- [THE PROBLEM]: Retype every line of the data below as it appears, leaving out the pictures.

[Dataset entries]
-------------------------

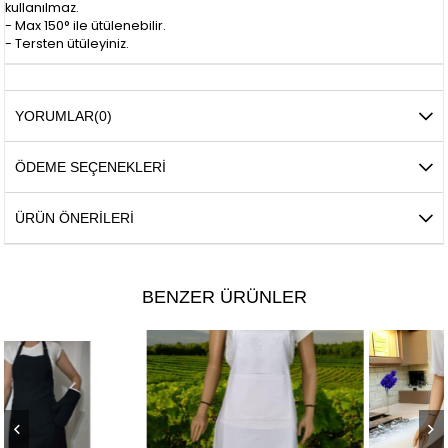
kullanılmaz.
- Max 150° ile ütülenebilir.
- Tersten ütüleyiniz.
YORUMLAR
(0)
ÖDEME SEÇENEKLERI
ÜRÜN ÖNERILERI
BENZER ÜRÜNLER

-------------------------

- [RESULT OF THIS EXERCISE]:
kullanılmaz.
- Max 150° ile ütülenebilir.
- Tersten ütüleyiniz.
YORUMLAR
(0)
ÖDEME SEÇENEKLERI
ÜRÜN ÖNERILERI
BENZER ÜRÜNLER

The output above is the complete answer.